[Records supplied — start]
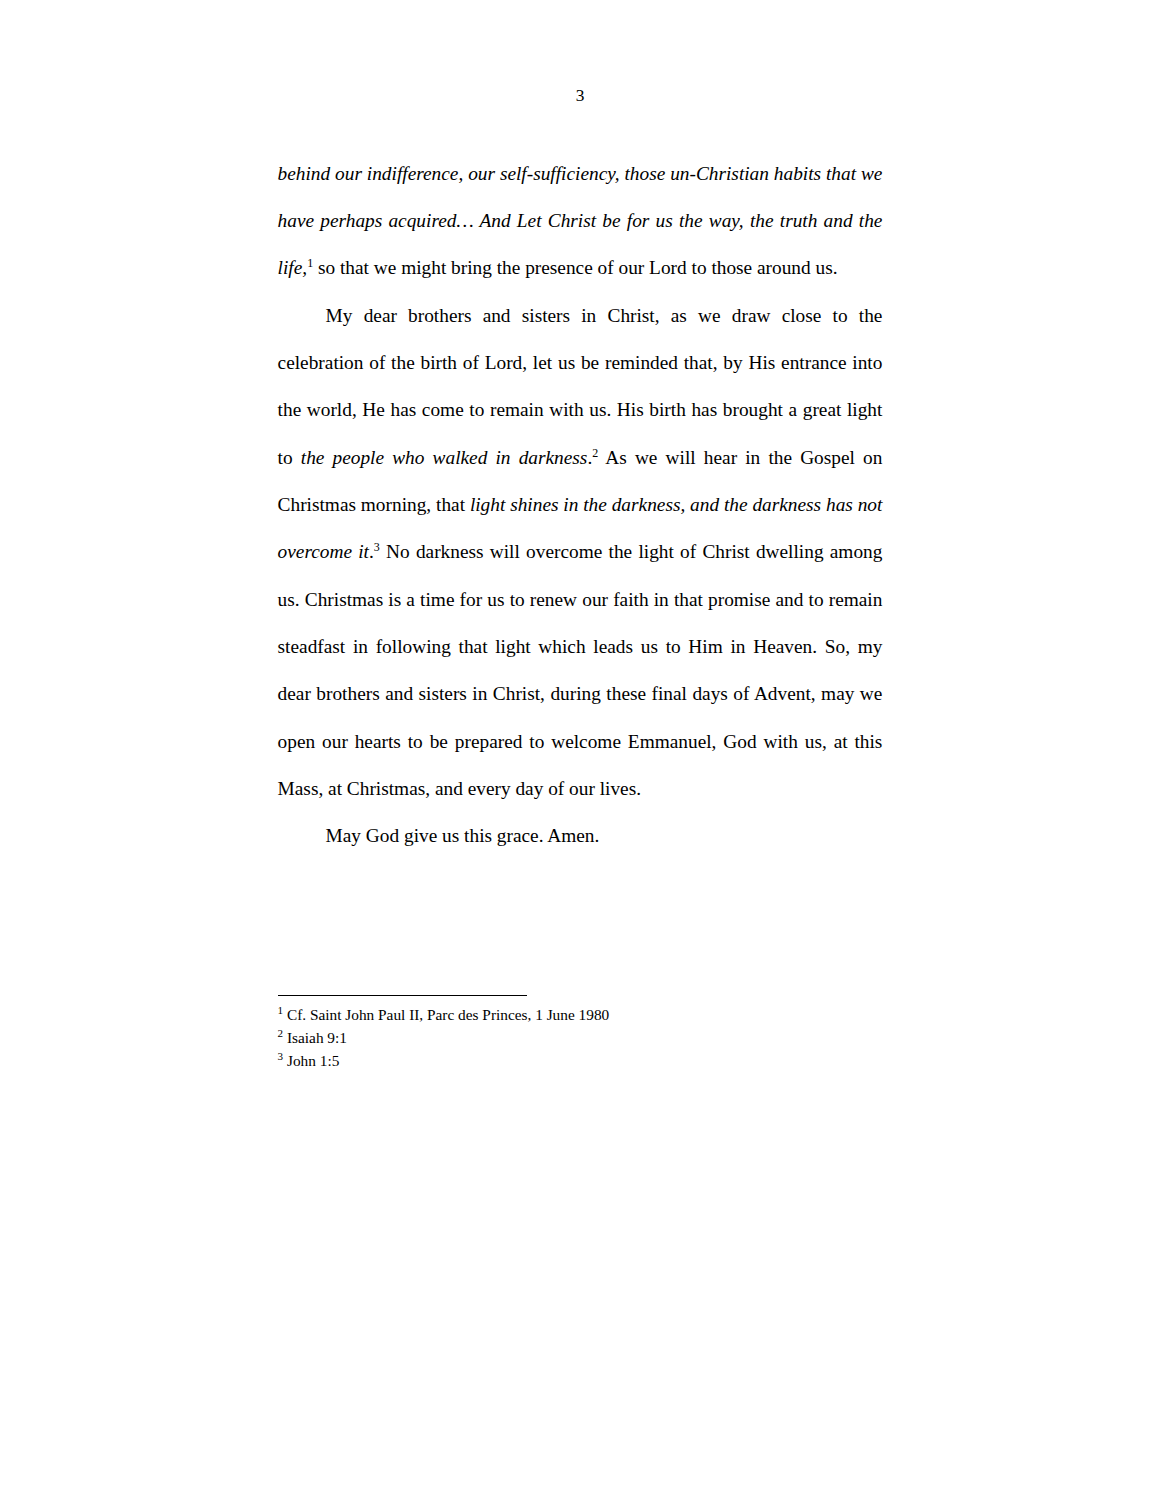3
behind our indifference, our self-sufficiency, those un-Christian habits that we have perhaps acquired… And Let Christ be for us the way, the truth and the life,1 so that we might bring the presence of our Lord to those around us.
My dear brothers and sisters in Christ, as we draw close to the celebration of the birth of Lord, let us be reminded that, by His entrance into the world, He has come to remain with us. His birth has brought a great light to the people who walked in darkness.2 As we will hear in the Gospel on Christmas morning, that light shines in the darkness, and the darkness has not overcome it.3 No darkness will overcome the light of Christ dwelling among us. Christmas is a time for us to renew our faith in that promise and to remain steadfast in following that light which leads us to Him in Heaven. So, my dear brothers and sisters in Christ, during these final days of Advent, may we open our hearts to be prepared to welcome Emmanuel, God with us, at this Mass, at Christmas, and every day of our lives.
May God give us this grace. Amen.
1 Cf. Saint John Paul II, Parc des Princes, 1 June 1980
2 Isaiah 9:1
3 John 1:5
[Records supplied — finish]
## Task objective
What should come out is the exact run of lines from the one holding "1 Cf. Saint" through the end of the records above, and nothing besides.

## The answer
1 Cf. Saint John Paul II, Parc des Princes, 1 June 1980
2 Isaiah 9:1
3 John 1:5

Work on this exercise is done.